Principal Investigator: Xin Liu (University of Illinois at Urbana-Champaign)
Title: Resolving Torus Emission in A Kpc-Scale Triple AGN with SOFIA/FORCAST
Abstract: Triple AGN are a natural prediction of LCDM cosmology. They are also important gravitational wave sources. Yet no robust case of triple AGN was known. We propose to image the best known case of a kpc-scale triple AGN with SOFIA/FORCAST. The target is unique in that all three nuclei are optically classified as Type 2 (i.e., obscured) Seyferts. Complementary multi-wavelength observations from the HST, Chandra, and VLA strongly suggest that all three nuclei host AGN, but existing data still cannot determine the relative contribution from AGN, starburst, and/or shock heating conclusively. Only with FORCAST high-resolution imaging will we be able to detect and resolve the two brightest and perhaps all three nuclei in the MIR to constrain the spectral energy distributions to disentangle AGN from starburst and/or shock heating. The results will help understand the torus emission and physical properties of the first kpc-scale triple AGN. It would be a remarkable SOFIA discovery.
Principal Investigator: C. Darren Dowell (Jet Propulsion Laboratory)

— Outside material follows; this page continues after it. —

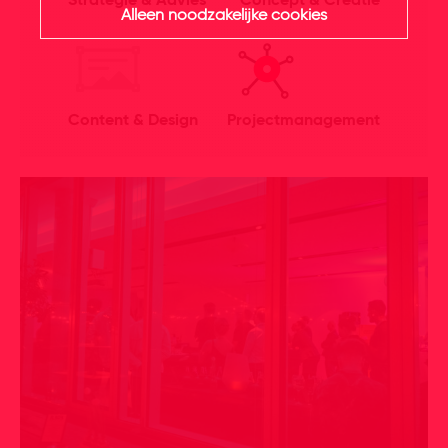
Strategie & Advies
Concept & Creatie
Alleen noodzakelijke cookies
Content & Design
Projectmanagement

Title: Magnetic Field Structure of the Grand-Design Spiral Galaxy M51
Abstract: We propose a deep HAWC+ polarization map of the grand-design spiral galaxy M51, following up very successful exploratory HAWC+ observations of M51 and other nearby, IR-bright galaxies within the past two years. Far-IR polarimetry has now been demonstrated to be a viable technique for tracing the magnetic field in the neutral medium of other dusty galaxies. In M51 (at the current depth) and NGC1068, the field closely follows the spiral arms, but provides hints of underlying substructure. In this proposal, we plan to integrate 2.5 times deeper, which should produce an unprecedented polarization map of long-term value with several hundred resolution elements. We will use this map to test models of the formation of spiral arms, spurs, and magnetic fields themselves.